* **CONSIGNE**
Relevez tous les titres de films cités dans la critique de La Nuée ci-dessous.
··· TEXTE D'ÉTUDE ···
1001 PATTES
Annoncé comme l’ambassadeur d’un cinéma de genre français dévoilant de nouveaux appétits, La Nuée aurait dû fondre sur la Croisette en 2020. Le film en a été privé, la faute à la même crise sanitaire qui l’empêcha de sortir sur les grands écrans hexagonaux. Des mois plus tard et alors que la réouverture des salles a accueilli des propositions françaises aussi stimulantes et prometteuses que Méandre ou Le Dernier Voyage, les sauterelles de Just Philippot débarquent dans les salles obscures.
Avant ce premier long-métrage, le jeune metteur en scène a dirigé plusieurs courts-métrages, notamment le remarqué Acide, dans lequel une famille faisait de son mieux pour échapper à une averse corrosive, laquelle mettait à nu les conflits les (dés)unissant au moins autant que les chairs. C’est une équation similaire qui préside à la narration de La Nuée, et qui compose en grande partie sa réussite. Oui, cette histoire d’élevage de sauterelles pas comme les autres s’assume fièrement comme un film d’horreur, mais comme d’une horreur qui prend avant tout racine dans ses protagonistes, et dans les épreuves qu’ils traversent.
Le bonheur n’est pas du tout dans le pré
Nous suivons ici Virginie, agricultrice veuve et mère de deux enfants, qui tient à bout de bras l’exploitation familiale qu’elle vient de reconvertir en élevage de sauterelles. Parce qu’elle ne peut abandonner cette entreprise qui l’essouffle et la dévore, cette dernière commence à prendre des proportions inattendues, qui amènent rapidement l’intrigue au carrefour de la science-fiction et de l’horreur corporelle chères à David Cronenberg.
Un terrain d’autant plus propice que la mise en scène sait se plonger avec précision dans le quotidien d’une ferme en déroute, sur les corps qui ploient pour en effectuer les tâches, souvent ingrates, toujours exténuantes. Philippot use de la géographie de son décor, faussement fécond, puissamment sauvage, et des rares humains qui le peuplent.
Un élevage qui ne manque pas d’estomac
MANDIBULES WITH A VENGEANCE
Constatant la fatigue, saisissant la naissance des névroses et la gestation des monstres, il avance pas à pas, par petites touches, filmant d’abord les corps chitineux des sauterelles comme une forme d’altérité radicale, menaçante par essence. Puis, insidieusement, le vrombissement des ailes, la mélopée des tarses, s’accrochant à la moindre surface ou le frottis des antennes composent une toile de fond qui contamine tout le récit. Parallèlement, la pression économique et familiale progresse de manière exponentielle, cartographiant un espace saturé de tensions et de souffrances.
··· LISTE DES DONNÉES ···
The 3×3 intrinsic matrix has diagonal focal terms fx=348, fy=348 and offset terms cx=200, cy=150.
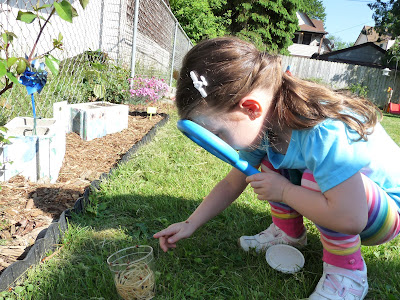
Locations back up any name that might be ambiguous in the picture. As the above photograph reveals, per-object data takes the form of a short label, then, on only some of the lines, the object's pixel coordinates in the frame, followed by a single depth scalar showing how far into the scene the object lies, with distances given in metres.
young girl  1.00
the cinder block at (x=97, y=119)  2.91
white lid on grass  1.31
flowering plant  4.88
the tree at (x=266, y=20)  18.14
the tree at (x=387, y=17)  18.52
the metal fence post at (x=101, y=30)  4.34
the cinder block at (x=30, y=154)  1.83
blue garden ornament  1.80
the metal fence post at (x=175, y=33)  8.56
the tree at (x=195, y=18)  12.32
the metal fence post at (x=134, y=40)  4.66
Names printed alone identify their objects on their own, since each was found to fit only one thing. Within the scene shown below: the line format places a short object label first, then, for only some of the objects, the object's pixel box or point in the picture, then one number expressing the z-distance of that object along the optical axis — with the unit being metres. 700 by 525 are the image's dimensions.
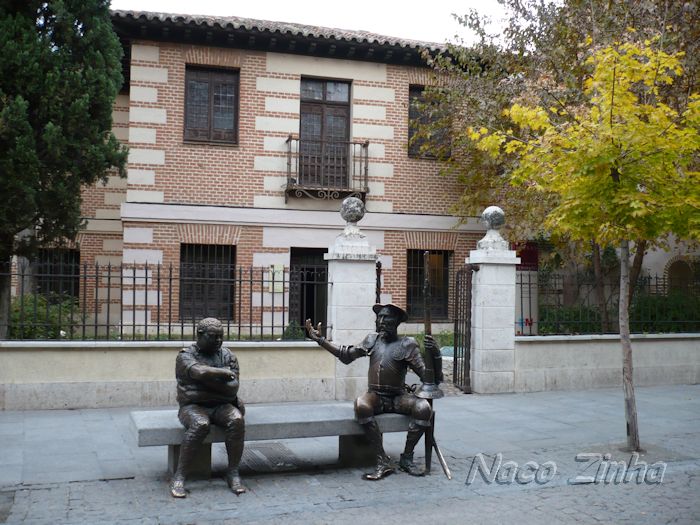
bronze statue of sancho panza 5.79
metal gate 11.17
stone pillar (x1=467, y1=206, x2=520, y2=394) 10.89
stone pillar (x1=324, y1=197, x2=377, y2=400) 10.24
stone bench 5.91
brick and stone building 14.98
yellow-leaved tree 7.18
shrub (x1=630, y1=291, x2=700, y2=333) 12.60
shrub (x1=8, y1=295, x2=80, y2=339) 9.24
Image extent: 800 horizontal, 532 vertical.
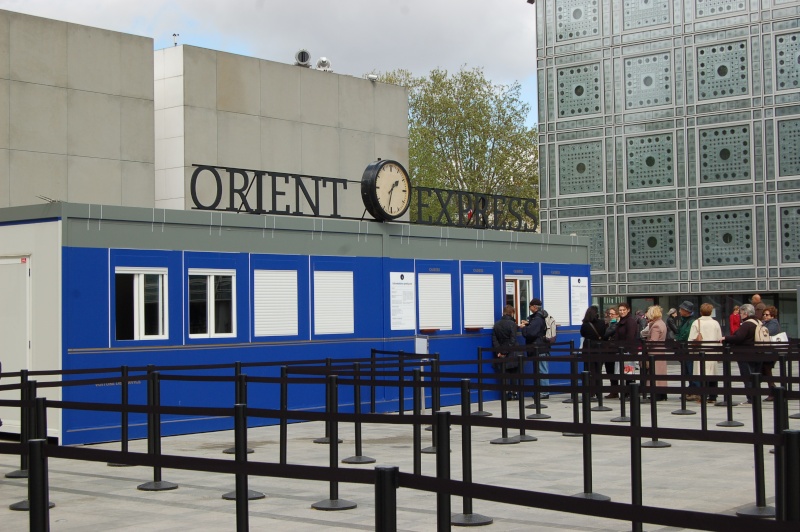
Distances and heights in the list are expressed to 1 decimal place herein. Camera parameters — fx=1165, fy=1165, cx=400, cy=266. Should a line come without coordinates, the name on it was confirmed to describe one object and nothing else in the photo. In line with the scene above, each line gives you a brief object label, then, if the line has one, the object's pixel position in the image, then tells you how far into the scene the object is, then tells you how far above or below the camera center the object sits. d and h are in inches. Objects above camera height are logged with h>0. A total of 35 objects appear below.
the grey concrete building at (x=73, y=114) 1270.9 +217.2
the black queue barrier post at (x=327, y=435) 624.6 -75.0
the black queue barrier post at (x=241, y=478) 287.1 -44.6
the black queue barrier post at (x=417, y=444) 437.1 -55.2
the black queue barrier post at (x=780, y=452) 292.0 -43.6
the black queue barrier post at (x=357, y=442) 516.0 -64.4
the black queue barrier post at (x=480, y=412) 732.8 -74.8
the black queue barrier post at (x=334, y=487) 414.6 -67.6
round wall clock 839.7 +80.4
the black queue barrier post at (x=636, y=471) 346.6 -52.5
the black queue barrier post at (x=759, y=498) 383.9 -69.1
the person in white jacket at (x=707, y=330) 860.6 -26.9
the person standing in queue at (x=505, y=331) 894.4 -26.3
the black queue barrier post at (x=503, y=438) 614.9 -75.1
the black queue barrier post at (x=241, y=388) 476.4 -35.6
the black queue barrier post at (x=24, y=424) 467.2 -49.1
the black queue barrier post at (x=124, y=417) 491.6 -48.0
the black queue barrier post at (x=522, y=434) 612.8 -74.5
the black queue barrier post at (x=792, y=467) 238.2 -36.2
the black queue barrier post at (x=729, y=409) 662.5 -65.9
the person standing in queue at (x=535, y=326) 909.8 -22.8
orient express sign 844.0 +121.9
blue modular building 642.8 +5.2
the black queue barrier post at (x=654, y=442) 571.1 -75.5
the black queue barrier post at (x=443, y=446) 294.5 -38.6
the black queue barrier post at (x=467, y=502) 376.2 -67.8
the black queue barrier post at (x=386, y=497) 206.1 -35.3
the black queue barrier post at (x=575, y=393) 512.7 -42.3
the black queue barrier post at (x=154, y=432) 455.8 -50.7
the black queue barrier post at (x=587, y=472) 414.6 -63.5
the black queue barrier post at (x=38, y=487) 264.8 -41.7
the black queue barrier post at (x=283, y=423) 473.1 -48.6
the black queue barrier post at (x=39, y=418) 388.8 -38.5
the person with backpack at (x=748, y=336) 800.3 -29.8
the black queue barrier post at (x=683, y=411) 763.0 -76.9
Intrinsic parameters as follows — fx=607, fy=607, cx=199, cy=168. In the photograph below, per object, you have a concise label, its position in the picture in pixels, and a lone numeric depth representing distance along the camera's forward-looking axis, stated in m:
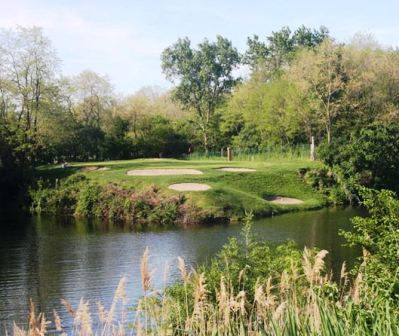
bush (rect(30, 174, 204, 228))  42.12
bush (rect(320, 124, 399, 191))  47.91
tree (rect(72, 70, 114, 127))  70.25
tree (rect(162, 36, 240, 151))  83.62
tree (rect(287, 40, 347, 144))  59.03
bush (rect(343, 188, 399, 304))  8.38
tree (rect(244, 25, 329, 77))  97.56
···
* **RÉPONSE**
La Nuée, Méandre, Le Dernier Voyage, Acide